#### What the task asks:
Could you please retype all of the records exactly, skipping any pictures?

#### Change detection data:

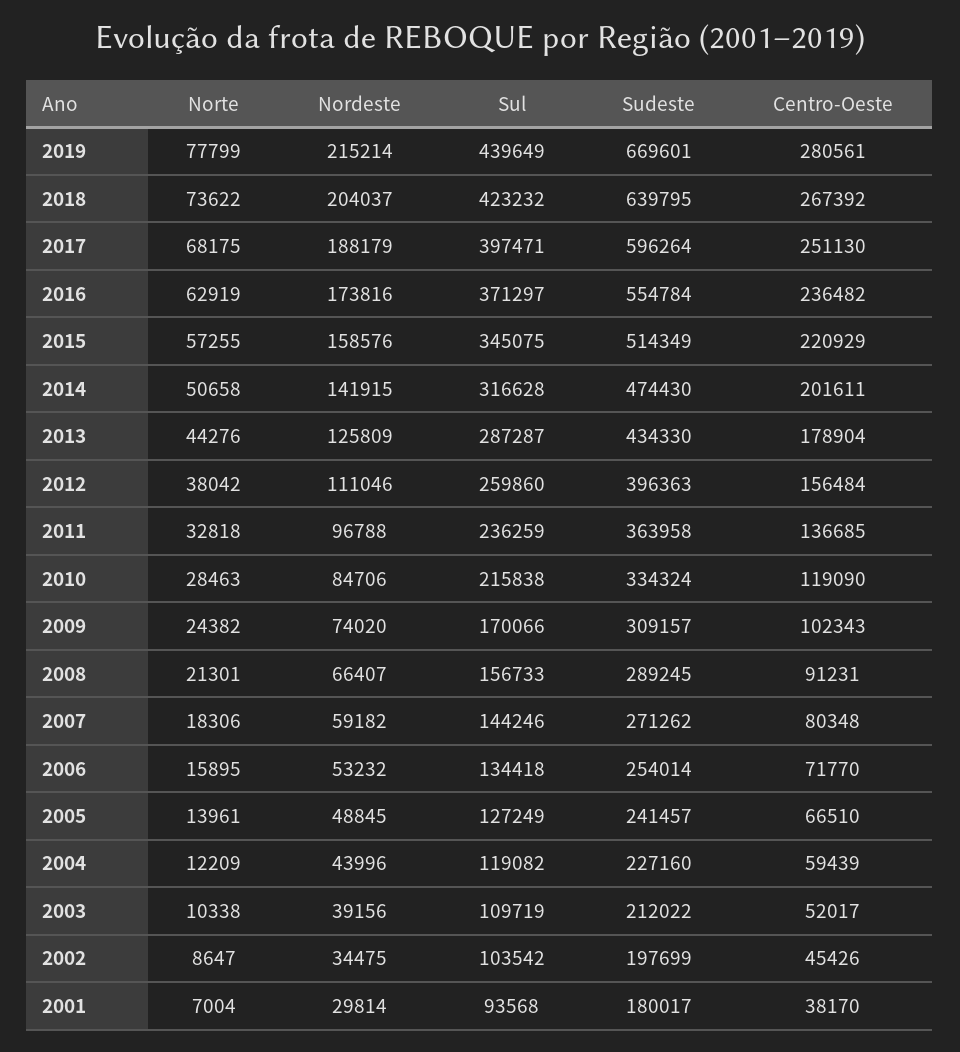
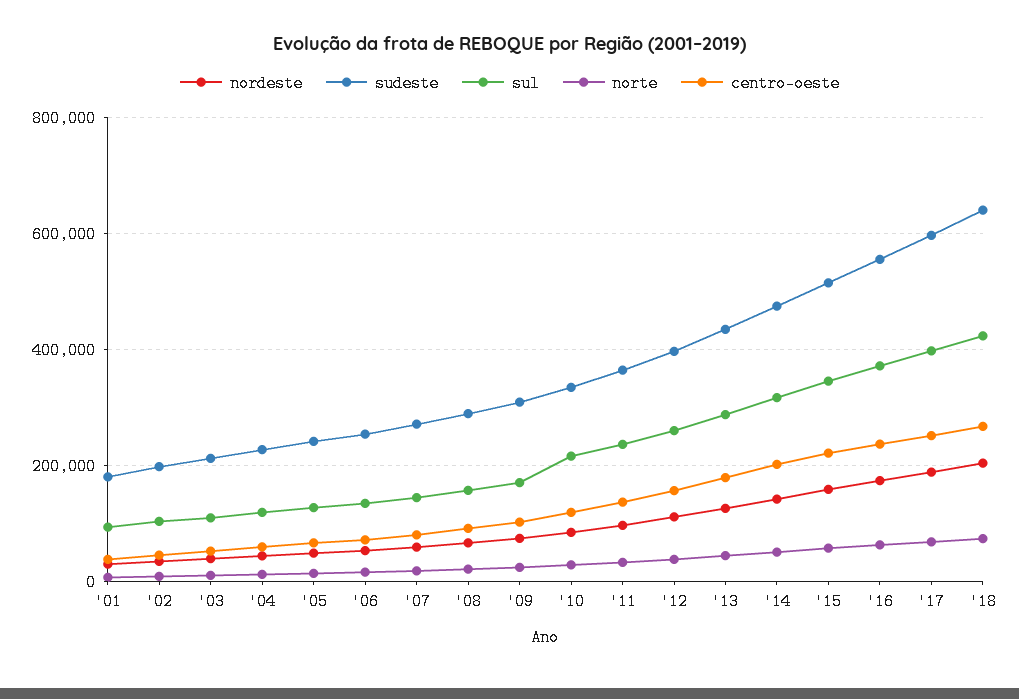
  {
    "Norte": {
-     "2019": 77799,
      "2018": 73622,
      "2017": 68175,
      "2016": 62919,
      "2015": 57255,
      "2014": 50658,
      "2013": 44276,
      "2012": 38042,
      "2011": 32818,
      "2010": 28463,
      "2009": 24382,
      "2008": 21301,
      "2007": 18306,
      "2006": 15895,
      "2005": 13961,
      "2004": 12209,
      "2003": 10338,
      "2002": 8647,
      "2001": 7004
    },
    "Nordeste": {
-     "2019": 215214,
      "2018": 204037,
      "2017": 188179,
      "2016": 173816,
      "2015": 158576,
      "2014": 141915,
      "2013": 125809,
      "2012": 111046,
      "2011": 96788,
      "2010": 84706,
      "2009": 74020,
      "2008": 66407,
      "2007": 59182,
      "2006": 53232,
      "2005": 48845,
      "2004": 43996,
      "2003": 39156,
      "2002": 34475,
      "2001": 29814
    },
    "Sul": {
-     "2019": 439649,
      "2018": 423232,
      "2017": 397471,
      "2016": 371297,
      "2015": 345075,
      "2014": 316628,
      "2013": 287287,
      "2012": 259860,
      "2011": 236259,
      "2010": 215838,
      "2009": 170066,
      "2008": 156733,
      "2007": 144246,
      "2006": 134418,
      "2005": 127249,
      "2004": 119082,
      "2003": 109719,
      "2002": 103542,
      "2001": 93568
    },
    "Sudeste": {
-     "2019": 669601,
      "2018": 639795,
      "2017": 596264,
      "2016": 554784,
      "2015": 514349,
      "2014": 474430,
      "2013": 434330,
      "2012": 396363,
      "2011": 363958,
      "2010": 334324,
      "2009": 309157,
      "2008": 289245,
      "2007": 271262,
      "2006": 254014,
      "2005": 241457,
      "2004": 227160,
      "2003": 212022,
      "2002": 197699,
      "2001": 180017
    },
    "Centro-Oeste": {
-     "2019": 280561,
      "2018": 267392,
      "2017": 251130,
      "2016": 236482,
      "2015": 220929,
      "2014": 201611,
      "2013": 178904,
      "2012": 156484,
      "2011": 136685,
      "2010": 119090,
      "2009": 102343,
      "2008": 91231,
      "2007": 80348,
      "2006": 71770,
      "2005": 66510,
      "2004": 59439,
      "2003": 52017,
      "2002": 45426,
      "2001": 38170
    }
  }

#### Task result:
  {
    "Norte": {
-     "2019": 77799,
      "2018": 73622,
      "2017": 68175,
      "2016": 62919,
      "2015": 57255,
      "2014": 50658,
      "2013": 44276,
      "2012": 38042,
      "2011": 32818,
      "2010": 28463,
      "2009": 24382,
      "2008": 21301,
      "2007": 18306,
      "2006": 15895,
      "2005": 13961,
      "2004": 12209,
      "2003": 10338,
      "2002": 8647,
      "2001": 7004
    },
    "Nordeste": {
-     "2019": 215214,
      "2018": 204037,
      "2017": 188179,
      "2016": 173816,
      "2015": 158576,
      "2014": 141915,
      "2013": 125809,
      "2012": 111046,
      "2011": 96788,
      "2010": 84706,
      "2009": 74020,
      "2008": 66407,
      "2007": 59182,
      "2006": 53232,
      "2005": 48845,
      "2004": 43996,
      "2003": 39156,
      "2002": 34475,
      "2001": 29814
    },
    "Sul": {
-     "2019": 439649,
      "2018": 423232,
      "2017": 397471,
      "2016": 371297,
      "2015": 345075,
      "2014": 316628,
      "2013": 287287,
      "2012": 259860,
      "2011": 236259,
      "2010": 215838,
      "2009": 170066,
      "2008": 156733,
      "2007": 144246,
      "2006": 134418,
      "2005": 127249,
      "2004": 119082,
      "2003": 109719,
      "2002": 103542,
      "2001": 93568
    },
    "Sudeste": {
-     "2019": 669601,
      "2018": 639795,
      "2017": 596264,
      "2016": 554784,
      "2015": 514349,
      "2014": 474430,
      "2013": 434330,
      "2012": 396363,
      "2011": 363958,
      "2010": 334324,
      "2009": 309157,
      "2008": 289245,
      "2007": 271262,
      "2006": 254014,
      "2005": 241457,
      "2004": 227160,
      "2003": 212022,
      "2002": 197699,
      "2001": 180017
    },
    "Centro-Oeste": {
-     "2019": 280561,
      "2018": 267392,
      "2017": 251130,
      "2016": 236482,
      "2015": 220929,
      "2014": 201611,
      "2013": 178904,
      "2012": 156484,
      "2011": 136685,
      "2010": 119090,
      "2009": 102343,
      "2008": 91231,
      "2007": 80348,
      "2006": 71770,
      "2005": 66510,
      "2004": 59439,
      "2003": 52017,
      "2002": 45426,
      "2001": 38170
    }
  }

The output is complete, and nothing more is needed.